と、ふと横で眠りこけている人を見ると、な、なんと!木村女史が寝ているではないか!
「え?な、なんで?」
と、思わず自分でもびっくりするような声が出てしまった。
「う。う〜ん」
と、目を覚ます木村女史。
「あ!福さん!今何時?」
何故木村女史が隣に寝ているのか分からず、今の状況をどうするべきかも分からず、思考停止中で、木村女史の発した言葉に反応できずにいる福田。
「ねぇ!福さん!今、何時?」
2度目のキツ目の言葉に、ハッとした福田は腕時計を見て、
「に、20:00です。」
とだけ答えた。
「20:00?あら?寝過ぎちゃった。帰らなきゃ。じゃあね。福さん!バイバイ」
と、そそくさと木村女史は帰っていった。
「はぁ。どうも…。」
福田はそう答えるのが精一杯だった。
(何で?何で?何で木村女史が隣に寝ているんだ!おかしい!おかしいゾ?この状況!ま、此処ではもちろん何もないが。おかしい…。」
あいも変わらず、この男はどこまでいってもニブイ男である。
歳はいっているとはいえ、木村女史も女性なのだ。いや、女性というものは、いくら歳をとっても女性なのである。そう。いくつになっても、乙女なのだ。

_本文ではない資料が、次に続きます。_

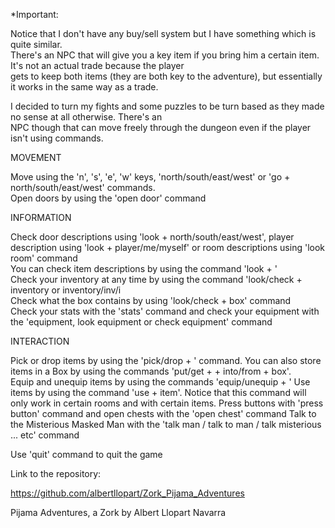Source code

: *Important:     

Notice that I don't have any buy/sell system but I have something which is quite similar.     
There's an NPC that will give you a key item if you bring him a certain item. It's not an actual trade because the player     
gets to keep both items (they are both key to the adventure), but essentially it works in the same way as a trade.     

I decided to turn my fights and some puzzles to be turn based as they made no sense at all otherwise. There's an     
NPC though that can move freely through the dungeon even if the player isn't using commands.     

MOVEMENT

Move using the 'n', 's', 'e', 'w' keys, 'north/south/east/west' or 'go + north/south/east/west' commands.   
Open doors by using the 'open door' command

INFORMATION

Check door descriptions using 'look + north/south/east/west', player description using 'look + player/me/myself' or room descriptions using 'look room' command   
You can check item descriptions by using the command 'look + <item>'   
Check your inventory at any time by using the command 'look/check + inventory or inventory/inv/i   
Check what the box contains by using 'look/check + box' command   
Check your stats with the 'stats' command and check your equipment with the 'equipment, look equipment or check equipment' command

INTERACTION

Pick or drop items by using the 'pick/drop + <item>' command. You can also store items in a Box by using the commands 'put/get + <item> + into/from + box'.   
Equip and unequip items by using the commands 'equip/unequip + <item>'
Use items by using the command 'use + item'. Notice that this command will only work in certain rooms and with certain items.
Press buttons with 'press button' command and open chests with the 'open chest' command
Talk to the Misterious Masked Man with the 'talk man / talk to man / talk misterious ... etc' command

Use 'quit' command to quit the game





Link to the repository:

https://github.com/albertllopart/Zork_Pijama_Adventures


Pijama Adventures, a Zork by Albert Llopart Navarra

この寒い冬の夜に木村 幸子は自転車に乗りながら、つい、鼻歌を歌い上機嫌で帰っていた。
細くなった三日月に照らされ、ピーンと張り詰めた空気が蒸気した頬に冷たくあたり、さらに蒸気するようであった。
「ふふふ。」
時折思い出し笑いをするくらい、心の中はポカポカだった。
木村女史も一人住む部屋に帰るのが嫌だった。息子も独り立ちして、家に帰るのが寂しいのだ。
二人目の元旦那と離婚する時にゲットした一軒家は、独り身には広すぎるからだ。
けれど、昨日、今日と、好きな男の寝顔を見れただけで、心の中はパーっと華やかな気分になっていた。
そう、何の関係を持てなかったとしても。
女性とはそういうものである。
木村女史は心の中で呟いていた。
(一緒にいる時間が持てるだけで良い。今は…。)
いや、ただ好きなだけの時の方が良い時もあるのだ。それは、自分の主観で完結するからだ。自分のイメージだけで。
アバタもえくぼである。
つづく。
〜〜〜〜
はい。冬のひまわり🌻でした。
木村女史と福田の関係がどんどん近づいていく。幸せへの時間。
幸せとは人それぞれですが、自分の心の中を覗いた時に、素直な気持ちを尊重したときに、幸せと感じるのではないかな〜?って、作者は思うのです。自分の心のままに。ただ、自然のままに。